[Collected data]

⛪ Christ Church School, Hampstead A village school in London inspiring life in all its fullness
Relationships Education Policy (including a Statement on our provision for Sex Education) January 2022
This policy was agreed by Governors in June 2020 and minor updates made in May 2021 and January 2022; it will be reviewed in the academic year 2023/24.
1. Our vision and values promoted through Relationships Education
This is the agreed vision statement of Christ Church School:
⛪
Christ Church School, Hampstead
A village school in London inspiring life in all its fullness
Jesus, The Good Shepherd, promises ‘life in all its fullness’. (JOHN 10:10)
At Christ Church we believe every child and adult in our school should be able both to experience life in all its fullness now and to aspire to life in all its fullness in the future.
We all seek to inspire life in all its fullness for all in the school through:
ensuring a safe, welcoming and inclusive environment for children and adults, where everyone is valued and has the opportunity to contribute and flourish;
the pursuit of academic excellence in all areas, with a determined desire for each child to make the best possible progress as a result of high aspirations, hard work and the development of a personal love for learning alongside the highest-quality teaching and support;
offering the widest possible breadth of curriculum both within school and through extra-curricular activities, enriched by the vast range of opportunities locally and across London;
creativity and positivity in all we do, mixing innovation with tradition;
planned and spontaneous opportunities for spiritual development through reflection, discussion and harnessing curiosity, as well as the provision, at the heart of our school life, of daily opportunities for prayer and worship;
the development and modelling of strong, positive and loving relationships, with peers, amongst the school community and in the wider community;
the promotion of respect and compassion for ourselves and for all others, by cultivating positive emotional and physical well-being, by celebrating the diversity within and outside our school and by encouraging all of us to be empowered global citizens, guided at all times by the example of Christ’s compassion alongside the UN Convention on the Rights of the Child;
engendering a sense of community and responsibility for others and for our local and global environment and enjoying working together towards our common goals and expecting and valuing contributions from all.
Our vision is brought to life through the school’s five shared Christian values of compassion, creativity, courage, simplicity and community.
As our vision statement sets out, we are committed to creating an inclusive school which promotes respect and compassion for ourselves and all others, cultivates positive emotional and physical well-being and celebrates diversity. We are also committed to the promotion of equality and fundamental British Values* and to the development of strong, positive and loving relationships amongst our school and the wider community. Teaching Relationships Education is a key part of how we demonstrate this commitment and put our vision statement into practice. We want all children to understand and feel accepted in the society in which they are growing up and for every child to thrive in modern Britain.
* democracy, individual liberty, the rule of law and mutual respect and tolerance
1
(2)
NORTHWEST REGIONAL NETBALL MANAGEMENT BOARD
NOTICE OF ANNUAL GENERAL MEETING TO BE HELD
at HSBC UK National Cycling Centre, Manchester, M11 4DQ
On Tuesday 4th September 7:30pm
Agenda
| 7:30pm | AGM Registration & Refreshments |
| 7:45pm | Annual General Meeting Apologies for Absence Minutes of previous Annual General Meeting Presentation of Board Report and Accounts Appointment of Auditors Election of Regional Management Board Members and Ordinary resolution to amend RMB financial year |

What you have to do:
From the data above, return every line from the line that has "planned and spontaneous" up to and including the line that has "the development and", exactly.

Solution to this task:
planned and spontaneous opportunities for spiritual development through reflection, discussion and harnessing curiosity, as well as the provision, at the heart of our school life, of daily opportunities for prayer and worship;
the development and modelling of strong, positive and loving relationships, with peers, amongst the school community and in the wider community;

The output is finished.